Unimagined Horror
Photo by British Library on Unsplash
The Pulitzer organization recently reran the award-winning pieces by Seymour Hersh that broke the My Lai Massacre story in 1969. They were republished, I believe, to mark the occasion of Lt. William Calley’s death. I read them on my lunch break – not a good idea. The horrors described in the pieces are nauseating.
I’ve found myself reading war stories recently. Louis-Ferdinand Céline’s World War I novel Guerre was recently published based on a long-lost manuscript. After that, I read the classic German novel, All Quiet on the Western Front. Both books paint a sickening picture of a grotesque and unnecessary war. The protagonists in both stories see the futility of it all, and both represent different sides of the conflict.
Why do I read this? It’s not uplifting. It’s not hopeful. It doesn’t improve my view of the world. Perhaps it gives me a perspective on how bad it can get, which raises my perception of my current situation. Maybe. But I don’t think that’s it.

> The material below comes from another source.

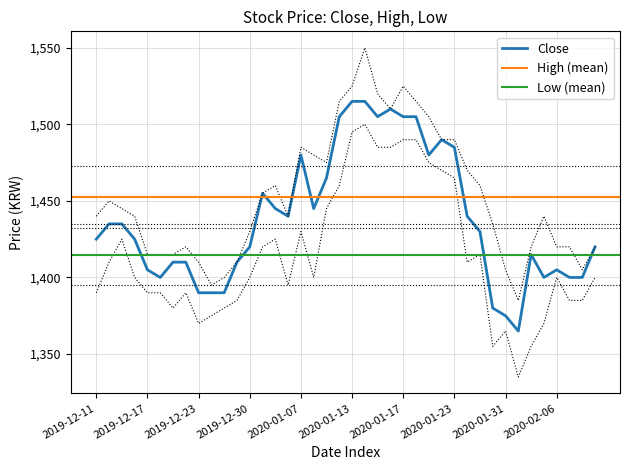

What are all the series names shown in the legend?

Close, High, Low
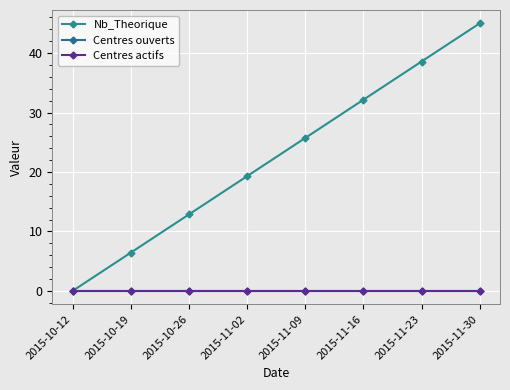

At 2015-11-16, list the series in order from largest to smallest.

Nb_Theorique, Centres ouverts, Centres actifs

As I read these horror stories, I think: It could never be me. I would never impale a soldier on my bayonet. I’d never shoot a villager in cold blood. But what I lack is imagination. Were I soaking wet in a trench in Normandy, ragged after three sleepless nights during an artillery barrage, would I not be willing to kill whatever person came through the barbed wire? Were I trekking through the Vietnamese jungle for 40 long days, strung out after watching my friends be gunned down and blown up by mines, would I not shoot anything that moved in the next village? In these situations, would I follow orders that I know are immoral? I say No, and I hope it’s true, but I’m probably kidding myself.
I read these stories because they are mirrors. They show me a side of humanity, and by extension myself, that I never want to see. But it’s always there, an unimagined horror.